→ **WORK TO COMPLETE**
Repeat the following entries verbatim, apart from the pictures.

→ **Transcribed page contents**
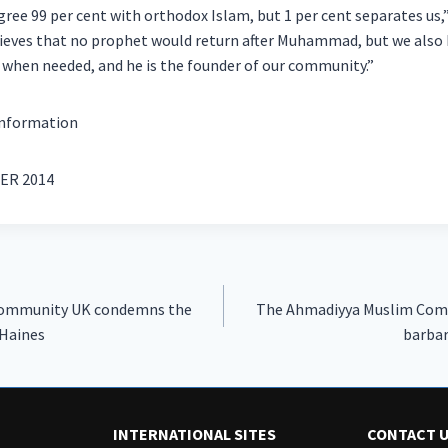
gree 99 per cent with orthodox Islam, but 1 per cent separates u
ieves that no prophet would return after Muhammad, but we also b
 when needed, and he is the founder of our community.”
information
ER 2014
Community UK condemns the
The Ahmadiyya Muslim Com
 Haines
barbar
INTERNATIONAL SITES
CONTACT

→ **TASK ANSWER**
gree 99 per cent with orthodox Islam, but 1 per cent separates u
ieves that no prophet would return after Muhammad, but we also b
 when needed, and he is the founder of our community.”
information
ER 2014
Community UK condemns the
The Ahmadiyya Muslim Com
 Haines
barbar
INTERNATIONAL SITES
CONTACT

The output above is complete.